Het gebied vervult een functie als leefgebied voor algemene soorten kleine zoogdieren (egel, huisspitsmuis, bosmuis en veldmuis). De te slopen bebouwing is door de constructiewijze ongeschikt als verblijfplaats voor vleermuizen.
Het plangebied is ongeschikt als leefgebied voor algemene soorten amfibieën zoals kleine watersalamander en gewone pad.
Het gebied is als gevolg van ligging, inrichting en beheer ongeschikt als verblijfplaats van overig beschermde soorten en van de zwaar beschermde soorten, die staan vermeld op tabel 2 en 3 van de Flora- en faunawet.
Beoordeling
De benodigde werkzaamheden ten behoeve van de realisatie van het project (sloop van bestaande bebouwing, bouwrijp maken, bouwwerkzaamheden) kunnen leiden tot aantasting van beschermde natuurwaarden (broedvogels en algemene zoogdieren). De beschermde natuurwaarden van het plangebied (uitgezonderd de broedvogels) staan alle vermeld op tabel 1 van de Flora- en faunawet.
Er is geen ontheffing nodig voor de soorten uit categorie 1 (algemene soorten) daar er voor deze soorten een vrijstelling van de verbodsbepalingen van de Flora- en faunawet geldt. De aantasting en verstoring van broedvogels dient te worden voorkomen door werkzaamheden buiten het broedseizoen (globaal van 15 maart tot en met 15 juli) te laten starten of geen broedvogels te verstoren.

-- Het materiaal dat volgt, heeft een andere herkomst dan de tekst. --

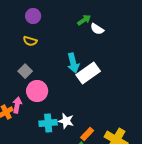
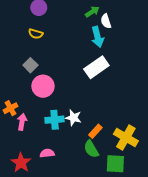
white semicircle: (97, 29) -> (106, 21), turned 40
cyan arrow: (73, 63) -> (98, 37), moved
pink arrow: (17, 105) -> (22, 122), moved

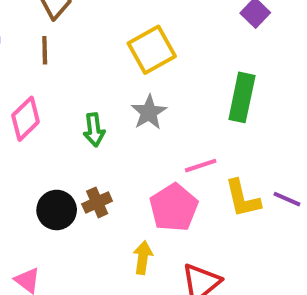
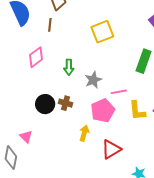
gray star: (149, 112) -> (93, 80), moved
brown cross: (97, 202) -> (65, 103), turned 32

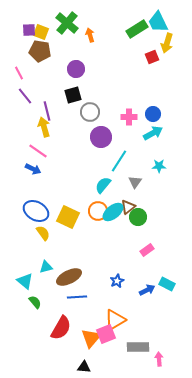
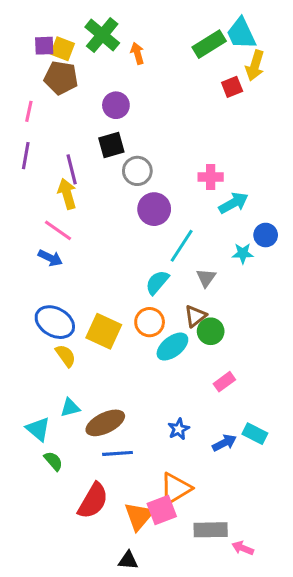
pink line: (19, 73) -> (29, 111), turned 40
purple line: (25, 96) -> (26, 156), moved, turned 48
blue circle: (153, 114) -> (266, 235), moved
pink cross: (129, 117) -> (211, 177), moved
cyan ellipse: (113, 212) -> (172, 347), moved
pink arrow: (159, 359) -> (243, 548), turned -64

Het toekomstig gebruik van het plangebied zal niet leiden tot verstoring van beschermde natuurwaarden in de omgeving. In de huidige situatie wordt het gebied extensief gebruikt en door de ligging in de bebouwde kom zijn er geen kwetsbare natuurwaarden in de directe omgeving aanwezig.
Conclusie
Geconcludeerd wordt dat voor de beoogde ontwikkeling geen ontheffing in het kader van de Flora- en faunawet vereist is. Hierbij dient wel gewerkt te worden volgens de principes van zorgvuldig handelen en mogen broedvogels niet verstoord worden.
Wat de gebiedsbescherming betreft mag worden geconcludeerd dat zowel de Natuurbeschermingswet 1998 als de Ecologische hoofdstructuur geen beletsel vormen voor de ontwikkeling.